Jet Airways' cost problem continues

While operating profits doubled over a year before, they would have been higher had it not been for an increase in non-fuel expenses

Jet Airways: Strong operational performance
Ram Prasad Sahu Mumbai
Last Updated : Oct 29 2015 | 10:44 PM IST
Jet Airways had a strong standalone operational performance for the quarter ended September, normally a weak one for domestic airlines.

Revenue at Rs 5,258 crore was up 10 per cent year on year and even higher on a sequential basis, though the June quarter is normally stronger in terms of demand than the September one. Despite a rise in available seat-kilometres or capacity by 16 per cent over a year before, load factors were up by two percentage points, to 82.5 per cent. On a sequential basis, while capacities were similar, the company improved its load factors (showing capacity utilisation) by 50 basis points (bps).

Analysts say unlike other home-focused carriers, where weakness in September quarter performance is normally visible, Jet fares better with the higher demand from international routes. About 60 per cent of Jet’s revenue comes from the international segment.

The higher top line, driven by increase in volumes (32 per cent), coupled with a 27 per cent decrease in fuel costs, led to a 122 per cent increase in earnings before interest, taxes, depreciation, amortisation and rentals or Ebitdar. Contribution from the top line increase and fuel cost decrease, of Rs 500 crore each, helped the company achieve an Ebitdar of Rs 881 crore.

Lower fuel costs and the higher demand doubled the Ebitdar margins over a year before to 16.8 per cent in the September quarter. In fact, margins were 20 bps higher than in the June quarter, despite the seasonality factor. The company had Rs 87 crore profit against Rs 70 crore last year.

The strong performance, say analysts, has not been fully reflected in the financial performance, as cost discipline continues to elude it. There was no reason for non-fuel costs to move up, especially over the June quarter and also year on year, says an analyst at a domestic brokerage. Maintenance, employee, sales & distribution (S&D), and other expenses were up 12-35 per cent over a year and four to seven per cent on a sequential basis.

There were no exceptional items in the quarter. The management indicated that rupee weakness (maintenance), coupled with pro-rating of productivity-linked bonus to agents (earlier bunched and given in the March quarter) led to some of the increase in S&D costs. Maintenance costs were up 35 per cent and S&D by 28 per cent over the year-ago period. Had it not been for the cost inflation in these items, the Ebitdar would have been about Rs 1,000 crore, rather than the Rs 881 crore reported. The stock lost two per cent at the close, to end at Rs 299.

Improving performance and benign crude oil prices also provide comfort, given that Jet’s net worth is at a negative Rs 3,900 crore and debt at Rs 10,400 crore.

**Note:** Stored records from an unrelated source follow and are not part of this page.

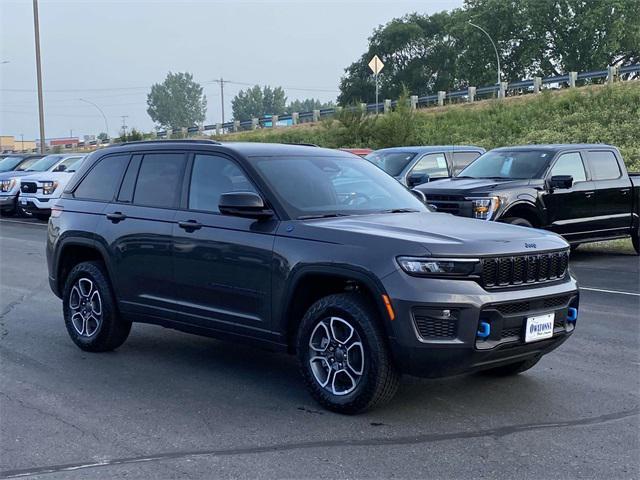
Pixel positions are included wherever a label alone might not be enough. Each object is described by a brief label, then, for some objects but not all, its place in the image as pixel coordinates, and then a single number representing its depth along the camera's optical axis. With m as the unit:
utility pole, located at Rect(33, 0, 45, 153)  35.78
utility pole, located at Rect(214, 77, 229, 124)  102.53
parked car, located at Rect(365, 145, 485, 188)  15.52
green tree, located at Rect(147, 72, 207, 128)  168.62
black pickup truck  11.93
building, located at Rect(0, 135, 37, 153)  115.10
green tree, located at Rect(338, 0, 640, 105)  58.72
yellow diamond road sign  32.00
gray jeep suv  4.93
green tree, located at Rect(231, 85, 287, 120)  165.38
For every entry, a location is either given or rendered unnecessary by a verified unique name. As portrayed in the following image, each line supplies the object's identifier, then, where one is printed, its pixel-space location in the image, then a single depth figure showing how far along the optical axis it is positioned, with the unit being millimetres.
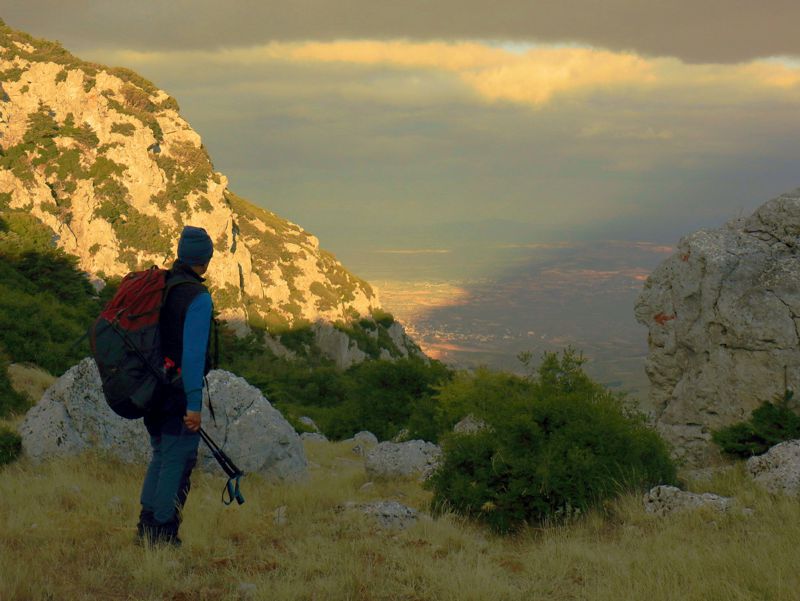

The December quarter is also expected to be strong, given the high seasonal demand. The company is increasing the capacity by optimising its network and is looking at tighter integration between domestic and international operations. However, expect no major gains on yields, with the management indicating that pricing continues to be under pressure. However, if the company can manage some reduction in debt, expect the stock to do well.